When basically the entire House Republican caucus voted for Paul Ryan’s budget, which includes a “plan” to destroy the very popular Medicare program and replace it with insufficient private vouchers, I couldn’t tell if they made such a terrible political move because they were so trapped in their own ideological bubble that they actually thought Americans wanted to eliminate Medicare, or they were so ideologically driven that they were determined to push radical right-wing social engineering despite it being highly unpopular.
Politico reports it is was mainly the latter. The Republicans were warned it was a horrible political move but did it anyway:
The poll numbers on the plan were so toxic — nearly as bad as those of President Barack Obama’s health reform bill at the nadir of its unpopularity — that staffers with the National Republican Congressional Committee warned leadership, “You might not want to go there” in a series of tense pre-vote meetings.
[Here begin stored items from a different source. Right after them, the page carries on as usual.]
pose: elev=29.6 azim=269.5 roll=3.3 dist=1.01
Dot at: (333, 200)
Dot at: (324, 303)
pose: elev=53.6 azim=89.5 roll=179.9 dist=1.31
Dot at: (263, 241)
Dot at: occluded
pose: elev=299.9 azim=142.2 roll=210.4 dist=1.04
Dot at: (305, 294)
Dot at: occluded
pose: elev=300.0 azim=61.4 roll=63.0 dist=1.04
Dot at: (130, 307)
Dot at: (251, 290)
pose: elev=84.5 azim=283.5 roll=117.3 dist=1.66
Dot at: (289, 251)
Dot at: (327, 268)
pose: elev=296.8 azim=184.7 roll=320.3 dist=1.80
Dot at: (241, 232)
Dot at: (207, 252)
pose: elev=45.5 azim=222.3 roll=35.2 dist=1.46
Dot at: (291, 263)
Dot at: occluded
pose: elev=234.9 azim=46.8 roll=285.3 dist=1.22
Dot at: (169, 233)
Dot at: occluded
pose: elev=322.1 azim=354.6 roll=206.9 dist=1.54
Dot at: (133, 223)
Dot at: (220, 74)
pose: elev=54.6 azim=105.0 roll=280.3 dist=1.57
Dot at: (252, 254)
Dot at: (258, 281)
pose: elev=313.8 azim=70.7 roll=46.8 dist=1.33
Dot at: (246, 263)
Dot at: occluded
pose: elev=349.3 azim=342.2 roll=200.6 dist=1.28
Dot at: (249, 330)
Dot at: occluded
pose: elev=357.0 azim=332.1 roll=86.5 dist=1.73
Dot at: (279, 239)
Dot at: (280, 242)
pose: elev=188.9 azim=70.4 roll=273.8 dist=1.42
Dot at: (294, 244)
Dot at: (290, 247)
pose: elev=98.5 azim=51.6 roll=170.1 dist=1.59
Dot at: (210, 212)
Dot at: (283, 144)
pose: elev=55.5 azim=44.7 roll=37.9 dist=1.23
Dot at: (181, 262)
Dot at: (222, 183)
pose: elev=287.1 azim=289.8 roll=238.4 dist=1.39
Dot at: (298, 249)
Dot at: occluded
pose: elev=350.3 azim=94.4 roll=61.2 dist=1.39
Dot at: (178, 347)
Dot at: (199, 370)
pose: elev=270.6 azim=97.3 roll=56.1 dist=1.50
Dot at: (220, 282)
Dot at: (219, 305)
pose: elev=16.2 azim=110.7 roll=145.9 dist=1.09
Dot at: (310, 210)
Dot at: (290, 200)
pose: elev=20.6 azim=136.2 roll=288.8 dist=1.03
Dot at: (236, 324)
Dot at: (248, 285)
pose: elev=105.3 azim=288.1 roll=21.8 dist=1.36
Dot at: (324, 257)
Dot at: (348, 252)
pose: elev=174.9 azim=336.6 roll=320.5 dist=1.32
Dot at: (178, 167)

But go there Republicans did, en masse and with rhetorical gusto — transforming the political landscape for 2012, giving Democrats a new shot at life and forcing the GOP to suddenly shift from offense to defense.
This was a truly insane move. It is one thing to be willing to accept a political backlash as the price of pushing through big changes you think are important, but taking a politically toxic vote on a bill that has zero chance of becoming law is just absurd.
Normally, the Republican party taking a principled, unpopular vote that let the American people know what the GOP’s true goals are would at least gain them some respect from me and others for its honesty. But since they spent the entire 2010 campaign completely lying about their intention to “protect” Medicare from cuts, this vote just carries the extra politically toxic sting of also proving that House Republicans are dishonest and hypocritical.
The fact that over 200 professional politicians would make such an worthless and politically toxic move is truly mind boggling.